EphA2-targeted therapy strikes directly at cells of ovarian cancer

September 21, 2009
Oncology NEWS Today Blog, Oncology NEWS Today Blog Vol 18 No 9, Volume 18, Issue 9

M.D. Anderson Cancer Center scientists have targeted a protein that is overexpressed in ovarian cancer cells and used it as a molecular homing mechanism to deliver chemotherapy in preclinical models. The protein, EphA2, is attractive for molecularly targeted therapy because its overexpression is associated with poor prognosis, according to Anil K. Sood, MD, and colleagues.

M.D. Anderson Cancer Center scientists have targeted a protein that is overexpressed in ovarian cancer cells and used it as a molecular homing mechanism to deliver chemotherapy in preclinical models.
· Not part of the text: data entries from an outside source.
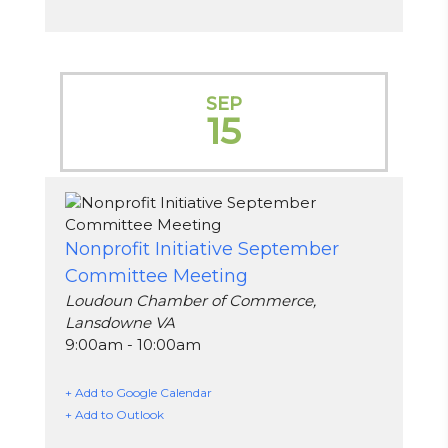
SEP
15
Nonprofit Initiative September
Committee Meeting
Loudoun Chamber of Commerce,
Lansdowne VA
9:00am - 10:00am
+ Add to Google Calendar
+ Add to Outlook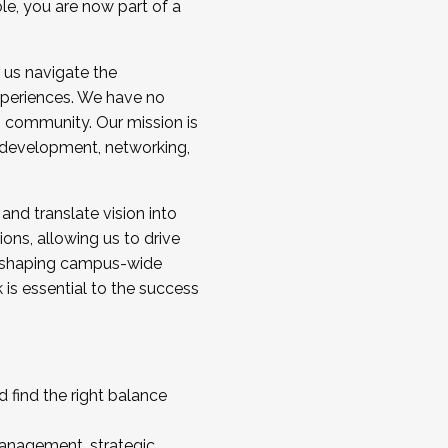
ole, you are now part of a
 us navigate the
a cohort and/or becoming a Cohort
experiences. We have no
s community. Our mission is
l development, networking,
 and translate vision into
sions, allowing us to drive
IX, shaping campus-wide
is essential to the success
 find the right balance
management, strategic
The protein, EphA2, is attractive for molecularly targeted therapy because its overexpression is associated with poor prognosis, according to Anil K. Sood, MD, and colleagues.

The Houston-based researchers used a carrier system to deliver an anti-EphA2 monoclonal antibody linked to monomethyl auristatin phenylalanine (MMAF). The immunoconjugate was highly specific in delivering MMAF to the tumor cells that expressed EphA2 while showing minimal uptake in cells that did not express the protein. In the models, the therapy inhibited tumor growth in treated mice by 85%-98% compared with control mice (J Natl Cancer Inst online, July 29, 2009).